Take a look at the source code I linked about 6 comments ago!

> Perhaps try checking something yourself?

I have. You haven't.

  printf 'hunter2\0' | unix_chkpwd yourusername nullok; echo $?

How many people with a loud mechanical keyboard shut their microphone to type a password whem sharing their screen in an audio/video call?

A good life hack I figured out is to smear your laptop camera and microphone with sticky tack, not to totally disable them but to insufferably degrade them, then after a few attempts you can be excused from the expectation of ever appearing on video calls and can disable both permanently.

If you start by hitting backspace a few times and/or typing random characters and deleting them (to make sure the keyboard's working and sending your inputs where you think) it should obscure the length somewhat.

I was not thinking about the length but the actual keypress recognition. If you have enough recording of all kind of keypresses many keys/characters can be recognized from the waveform itself, including the backspace and delete ones.

I doubt this is a super common threat but I would expect it to be already applied by spies or "Jia Tan" like employees.
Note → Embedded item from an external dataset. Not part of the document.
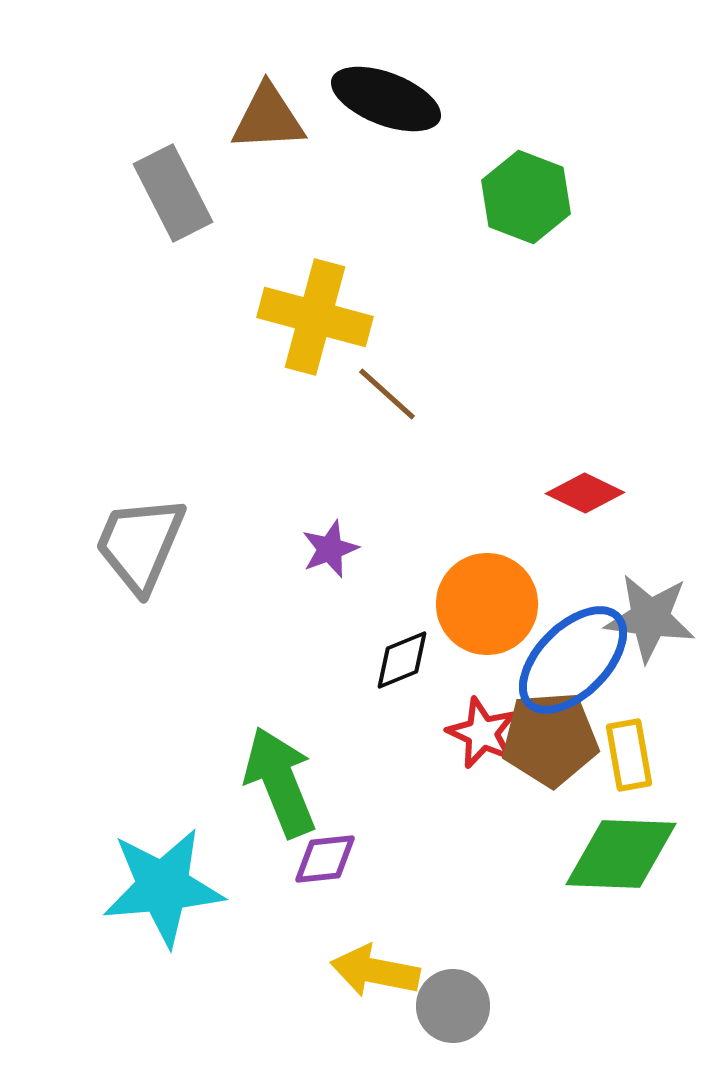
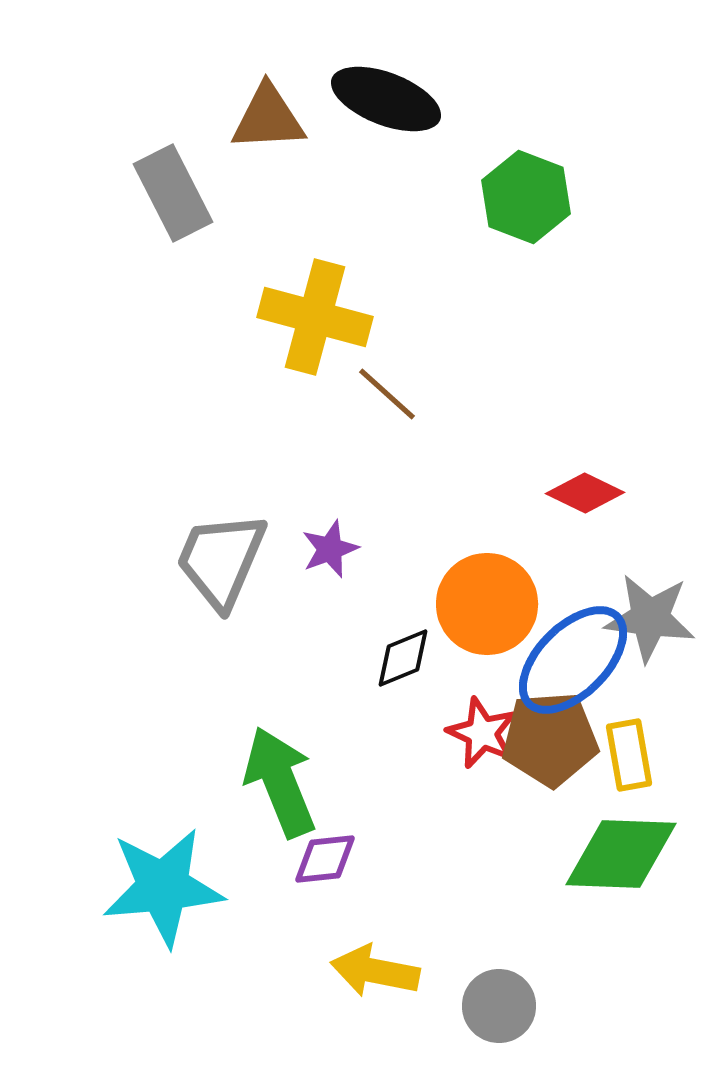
gray trapezoid: moved 81 px right, 16 px down
black diamond: moved 1 px right, 2 px up
gray circle: moved 46 px right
Hitting Home, End and Ins would "add" another 3 characters yet would not change the password. A full 100+ keyboard needed.

This was actually the thing that derailed my first attempt at Linux. I was like 14 or 15 and didn’t understand that concept so couldn’t log in lol

I hope any hold-outs who aren't convinced yet will be after reading this comment!

Did you wind up sticking with Windows (or Mac) for a long time after this? How long until you tried again?

“ That behaviour survived — untouched — through nearly half a century of Linux distributions” … LOL

Linus Torvalds is 56.

sudo is not the only thing that prompts for password in the terminal. There is at least passwd and ssh.

I value ctrl+U a lot more for password prompts than the visual feedback, it's even used by GUI on Linux.

Yeah I would like to fix those too but sudo is the one I encounter most. Also the existence of sudo-rs meant there was less push-back. I seriously doubt the maintainers of openssh or passwd would accept this change.

It surprises me how many applications don't give you the option to see your password in plain text as you enter it. The messaging around password security is that we should be making them complex and unique, but then password UIs make that as difficult to do as possible. Is visual password stealing really a bigger issue than weak passwords / password reuse?

Even weak passwords is almost a nonissue. No one gets even millions of tries against most passwords due to lockouts, whereas credential stuffing is a perpetual security nightmare.

Uniqueness is the number one thing that matters. The modal attack is a remote credential stuffing attack by someone trying millions of email/password combinations from a database.

This fixes another issue with that if you make a typo in your password, you don't know how many characters you need to delete, but now you would.

I find it's usually faster to hit ctrl-u and start over anyway.

I have a really long passphrase in keepassxc. I often try to type it, fail 50% of the time, display the password, fix the typo. I would not use a long passphrase otherwise. (I understand there are other risks, such as having spyware that is recording my screen, but my main worry is for the safety of the file itself)

I know sudo-rs will likely not allow viewing the password in the short term, but the benefit to being able to have some visual feedback, is that it lets me use a more complex password.

Other example: if I'm on a ssh link with very high latency (ex: on a phone), I might type one character at the time, make sure they register correctly, and continue. If I can't do that, then I'll type the password in a text editor, then copy-paste it into the password prompt.

That's been my solution too and it's never been an issue for me tbh.